Rick Dale (UC, Merced) & Max M. Louwerse (U Memphis)
Friday, May 18th
During a bout of face-to-face interaction, such as sharing a joke, a whole suite of dynamic processes unfolds between people. For example, the speaker may gesture and smile while the listener nods in eager anticipation. At the punch line, the two may engage in shared laughter. These bouts of interaction, stretching just over several seconds or minutes, are constituted by multiple behavioral and linguistic dimensions. This seems to be one of the most impressive properties of our ability to communicate: Human language makes use of the many degrees of freedom of our minds and bodies to engage in shared experience. In just a few moments of interaction, the cognitive system juggles numerous channels, such as joint gaze, body posture and gesture, physical properties of speech, all weaved into discourse management in order to succeed in a goal as cognitively complex as making one of our conspecifics laugh.
Studying these cognitive and behavioral channels has been the subject of diverse subfields of cognitive science, from speech processing to discourse comprehension. In typical research in these subfields, relevant channels are isolated, sometimes individually or in pairs, to identify the manner in which the channels systematically relate during language behavior. Consider the channels relevant to naturalistic, face-to-face interaction. Several studies suggest that speaker and listener knowledge influences language production and comprehension. For example, if you know someone is new to your region of the country, you will adapt how you give directions to a landmark. These so-called “audience-design” effects found in discourse suggest that there is an important mutual influence between knowledge states of interaction partners and their language production and processing systems.

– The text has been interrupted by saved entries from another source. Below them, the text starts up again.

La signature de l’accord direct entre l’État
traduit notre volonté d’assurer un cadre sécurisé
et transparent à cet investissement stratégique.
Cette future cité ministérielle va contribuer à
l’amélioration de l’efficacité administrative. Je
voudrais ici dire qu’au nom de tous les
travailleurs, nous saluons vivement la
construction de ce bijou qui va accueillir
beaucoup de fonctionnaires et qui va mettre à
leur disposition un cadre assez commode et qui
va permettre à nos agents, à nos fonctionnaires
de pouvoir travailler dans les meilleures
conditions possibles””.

A fuller picture of this process will come from an integration of the many channels that are adapted simultaneously during discourse. Here we present a formal characterization and analysis of this mutual influence that permits exploration of a very large number of channels simultaneously: sequential dynamical systems. This approach, derived from widely used methods of network analysis and graph theory, offers a new level of analysis in conceptualizing complex linguistic interaction. We import ideas from network analysis, applied in a wide variety of domains such as social network analysis, brain structure and function, and genomics. In this framework, a multimodal interaction is conceptualized as a graph structure. In this structure, different channels (e.g., gesture, eye movements, lexical and syntactic choice, discourse moves) are represented as nodes. Edges between these nodes are defined by data analytic considerations: E.g., what is the functional relationship between gesturing and nodding during interaction? The result is a holistic representation of the overall multimodal interaction. This “bird’s-eye view” of discourse offers the view of face-to-face interaction as a loosely coupled, adaptive multimodal network.